Dallas-Fort Worth’s hometown air carriers are still breaking up fights and subduing unruly passengers nearly a year after the face mask mandate dropped, with incidents often caught on camera and posted to social media.
On Monday, a video of a fight that broke out on a Southwest Airlines flight from Dallas to Phoenix garnered over 13,000 views on Twitter of a man holding another man in a headlock. Another video, in September, showed a man “sucker punching” an American Airlines flight attendant in the back of the head on a flight from Cabo San Lucas to Los Angeles.
In November, a Southwest Airlines flight traveling from Houston to Ohio made an emergency stop in Arkansas because of an unruly passenger who, authorities said, tried to open an exit door during the flight.
There have even been passengers that have gone viral for posting on social media about their flights.
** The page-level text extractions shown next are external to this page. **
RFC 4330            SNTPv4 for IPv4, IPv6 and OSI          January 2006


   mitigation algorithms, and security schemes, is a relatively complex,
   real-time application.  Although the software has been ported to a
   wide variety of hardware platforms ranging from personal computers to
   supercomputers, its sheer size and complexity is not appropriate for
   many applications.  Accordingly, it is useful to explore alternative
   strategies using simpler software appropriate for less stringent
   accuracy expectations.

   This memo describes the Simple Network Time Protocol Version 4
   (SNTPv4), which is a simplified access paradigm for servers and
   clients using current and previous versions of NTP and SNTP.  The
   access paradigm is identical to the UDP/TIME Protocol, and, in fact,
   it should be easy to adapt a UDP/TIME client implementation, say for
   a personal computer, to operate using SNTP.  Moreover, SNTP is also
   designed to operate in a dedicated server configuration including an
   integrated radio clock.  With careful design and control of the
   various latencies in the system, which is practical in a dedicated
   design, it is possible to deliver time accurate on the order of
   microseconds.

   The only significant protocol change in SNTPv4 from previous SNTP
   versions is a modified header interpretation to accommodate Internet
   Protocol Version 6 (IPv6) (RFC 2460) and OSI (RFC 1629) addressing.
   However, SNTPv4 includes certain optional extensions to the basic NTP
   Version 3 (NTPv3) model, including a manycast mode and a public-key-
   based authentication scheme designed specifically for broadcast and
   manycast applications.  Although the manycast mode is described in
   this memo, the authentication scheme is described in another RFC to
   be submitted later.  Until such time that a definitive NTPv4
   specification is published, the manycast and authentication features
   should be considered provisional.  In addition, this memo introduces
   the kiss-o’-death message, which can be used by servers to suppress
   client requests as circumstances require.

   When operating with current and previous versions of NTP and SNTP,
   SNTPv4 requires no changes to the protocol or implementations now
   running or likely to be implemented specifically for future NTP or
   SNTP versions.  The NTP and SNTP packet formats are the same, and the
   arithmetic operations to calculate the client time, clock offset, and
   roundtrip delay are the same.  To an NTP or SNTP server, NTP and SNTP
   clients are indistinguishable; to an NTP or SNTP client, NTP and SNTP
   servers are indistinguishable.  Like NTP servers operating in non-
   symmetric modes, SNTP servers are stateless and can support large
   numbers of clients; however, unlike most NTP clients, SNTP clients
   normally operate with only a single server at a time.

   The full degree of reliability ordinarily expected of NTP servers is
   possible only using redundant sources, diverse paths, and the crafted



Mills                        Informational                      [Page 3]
An Australian political commentator who was aboard an American Airlines flight to Dallas caused an internet stir when she “rage-tweeted” about being “wedged between two obese people.”
As of Dec. 15, the Federal Aviation Administration published there were 2,359 reports of unruly passengers. Of that number, the FAA launched 832 investigations with 553 enforcement action cases initiated, according to FAA data. Security violations are excluded because those cases are handled by TSA.
Sharona Hoffman, professor of law and bioethics at Case Western Reserve University in Ohio said these behaviors from passengers existed well before the pandemic began, but the pandemic elevated the frequency of incidents.
In late 2020, an FAA spokesperson said, the agency saw a large surge in passenger incidents. The FAA said passengers may act out for many reasons, but many lead to physical or verbal assault of crewmembers.
Interfering with an air carrier or airport crewmember is a violation of federal law. Historically, the FAA has closed cases about unruly passengers with civil penalties, warnings, counseling or no action if there is insufficient evidence of a violation.
In 2021, the FAA implemented a zero-tolerance policy toward unruly passengers, after seeing “a disturbing increase” in unruly passengers at airports. In April 2022, the FAA made it a permanent policy. Since then, the agency has said it is not addressing cases with warning notices or counseling.
There have been unruly passenger episodes for years, but they are getting more attention now because of social media, said Keith Jeffries, a former TSA senior executive and now vice president of K2 Security Screening Group, an aviation security firm.
“Passengers are able to record and we’re seeing it more,” Jeffries said. “It’s not uncommon. I think is just the ability for folks to pull out their camera and start recording it that gets the attention.”
He said in 2020 and 2021, there was a wave of unruly passengers that didn’t like wearing face masks. Since carriers have eased up on masking requirements, that hasn’t been as much of an issue.
“People were more nervous about flying because there was some risk,” Hoffman said. “A lot of people did not want to cooperate with mask mandates. It became sort of a political statement to resist those. Some people felt encouraged and almost courageous if they actually resisted mask mandates or created problems on airplanes.”
Now that the travel industry has rebounded, planes are a lot more crowded, which can lead to some stress for travelers, Hoffman said.
“Everybody is feeling more nervous,” Hoffman said. “There’s certainly more concern when you get on an airplane than there was before.”
The FAA said alcohol does come up in many cases, but the agency’s authority only extends when passengers are interfering with crewmembers.
“People will just get a little bit too many drinks in them before they depart for their spring break adventure or are coming back from, so that’ll be a huge driver,” Jeffries said.
Spring break is in full swing this month in Dallas-Fort Worth. Dallas Love Field expects an average of over 30,000 travelers per day during the weeks of spring break observed between March 6 to 10 and March 13 to 17 for most local school districts. DFW Airport expects 4.2 million passengers for spring break this year.
There’s no bulletproof plan to stop unruly passengers, Jeffries said. But he believes airports and TSA have created a very robust security process.
“Is it perfect? Absolutely not,” he said. “Because as soon as we put in another deterrent, someone else is out there trying to circumvent that deterrent that we’ve placed in whether it’s a piece of technology or a process or procedure.”